=== Brief ===
Return the lines from the start of the items through the line containing "### Concepts", both ends included, word for word.

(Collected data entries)
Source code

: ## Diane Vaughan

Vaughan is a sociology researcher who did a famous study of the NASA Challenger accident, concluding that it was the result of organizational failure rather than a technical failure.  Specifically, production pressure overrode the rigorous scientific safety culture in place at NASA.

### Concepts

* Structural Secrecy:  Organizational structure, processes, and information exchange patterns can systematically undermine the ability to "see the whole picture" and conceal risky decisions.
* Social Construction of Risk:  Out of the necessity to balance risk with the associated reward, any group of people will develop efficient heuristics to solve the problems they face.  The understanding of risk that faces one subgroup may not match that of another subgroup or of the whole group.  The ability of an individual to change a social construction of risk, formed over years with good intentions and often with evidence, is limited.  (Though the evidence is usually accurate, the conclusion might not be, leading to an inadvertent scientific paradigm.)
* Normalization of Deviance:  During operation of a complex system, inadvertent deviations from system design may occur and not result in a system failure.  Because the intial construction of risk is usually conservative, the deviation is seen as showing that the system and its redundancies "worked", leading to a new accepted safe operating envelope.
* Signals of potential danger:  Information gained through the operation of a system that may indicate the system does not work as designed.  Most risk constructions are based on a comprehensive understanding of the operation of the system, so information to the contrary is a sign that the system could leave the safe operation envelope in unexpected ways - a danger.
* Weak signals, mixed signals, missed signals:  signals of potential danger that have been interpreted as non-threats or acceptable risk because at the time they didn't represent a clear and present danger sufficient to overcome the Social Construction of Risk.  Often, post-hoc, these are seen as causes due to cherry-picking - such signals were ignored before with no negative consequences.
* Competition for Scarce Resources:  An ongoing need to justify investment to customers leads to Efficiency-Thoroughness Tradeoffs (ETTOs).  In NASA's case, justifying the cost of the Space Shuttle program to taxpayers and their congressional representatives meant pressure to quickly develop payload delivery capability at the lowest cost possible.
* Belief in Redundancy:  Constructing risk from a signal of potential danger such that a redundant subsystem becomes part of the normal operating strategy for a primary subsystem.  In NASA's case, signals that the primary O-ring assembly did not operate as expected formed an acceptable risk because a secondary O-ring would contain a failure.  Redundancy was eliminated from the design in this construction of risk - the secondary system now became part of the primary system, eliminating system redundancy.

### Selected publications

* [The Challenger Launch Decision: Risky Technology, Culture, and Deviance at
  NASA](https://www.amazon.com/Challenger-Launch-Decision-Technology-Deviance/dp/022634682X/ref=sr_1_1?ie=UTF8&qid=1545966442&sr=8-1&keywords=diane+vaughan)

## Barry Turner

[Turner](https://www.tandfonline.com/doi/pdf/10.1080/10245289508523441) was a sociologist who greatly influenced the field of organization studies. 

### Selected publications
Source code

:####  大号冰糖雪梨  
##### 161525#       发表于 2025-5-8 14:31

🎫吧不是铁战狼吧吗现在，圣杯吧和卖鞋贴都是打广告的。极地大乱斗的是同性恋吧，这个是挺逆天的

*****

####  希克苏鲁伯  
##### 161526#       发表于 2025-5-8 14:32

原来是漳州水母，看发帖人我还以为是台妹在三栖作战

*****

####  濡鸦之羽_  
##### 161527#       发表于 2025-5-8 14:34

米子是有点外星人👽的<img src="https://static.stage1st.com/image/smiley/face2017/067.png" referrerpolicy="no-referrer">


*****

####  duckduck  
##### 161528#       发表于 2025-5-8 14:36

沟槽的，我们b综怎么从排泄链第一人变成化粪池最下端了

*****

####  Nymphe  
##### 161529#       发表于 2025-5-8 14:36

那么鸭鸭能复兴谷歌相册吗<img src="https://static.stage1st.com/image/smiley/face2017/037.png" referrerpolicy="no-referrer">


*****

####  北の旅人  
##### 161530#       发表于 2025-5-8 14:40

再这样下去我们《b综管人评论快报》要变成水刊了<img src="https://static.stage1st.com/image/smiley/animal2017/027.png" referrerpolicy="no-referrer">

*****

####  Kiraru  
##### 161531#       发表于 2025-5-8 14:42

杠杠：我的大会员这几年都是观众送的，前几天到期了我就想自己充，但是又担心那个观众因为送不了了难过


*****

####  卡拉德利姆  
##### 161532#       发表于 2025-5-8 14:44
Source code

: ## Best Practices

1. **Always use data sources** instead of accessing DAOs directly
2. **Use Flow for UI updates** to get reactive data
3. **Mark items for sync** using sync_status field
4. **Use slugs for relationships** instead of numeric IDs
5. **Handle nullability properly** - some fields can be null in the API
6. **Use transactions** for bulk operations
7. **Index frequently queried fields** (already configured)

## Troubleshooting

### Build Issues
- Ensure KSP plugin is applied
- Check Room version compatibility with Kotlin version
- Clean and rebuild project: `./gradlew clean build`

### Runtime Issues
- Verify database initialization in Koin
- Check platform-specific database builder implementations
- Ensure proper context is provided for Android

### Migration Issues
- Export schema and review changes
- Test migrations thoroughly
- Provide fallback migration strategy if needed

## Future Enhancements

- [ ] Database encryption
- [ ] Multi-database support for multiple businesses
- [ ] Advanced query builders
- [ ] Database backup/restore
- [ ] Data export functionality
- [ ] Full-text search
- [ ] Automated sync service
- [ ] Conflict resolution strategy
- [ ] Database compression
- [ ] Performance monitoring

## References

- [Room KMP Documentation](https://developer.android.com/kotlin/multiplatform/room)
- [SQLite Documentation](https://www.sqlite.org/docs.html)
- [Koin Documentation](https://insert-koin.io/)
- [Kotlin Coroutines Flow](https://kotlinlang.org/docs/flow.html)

=== Task solution ===
Source code

: ## Diane Vaughan

Vaughan is a sociology researcher who did a famous study of the NASA Challenger accident, concluding that it was the result of organizational failure rather than a technical failure.  Specifically, production pressure overrode the rigorous scientific safety culture in place at NASA.

### Concepts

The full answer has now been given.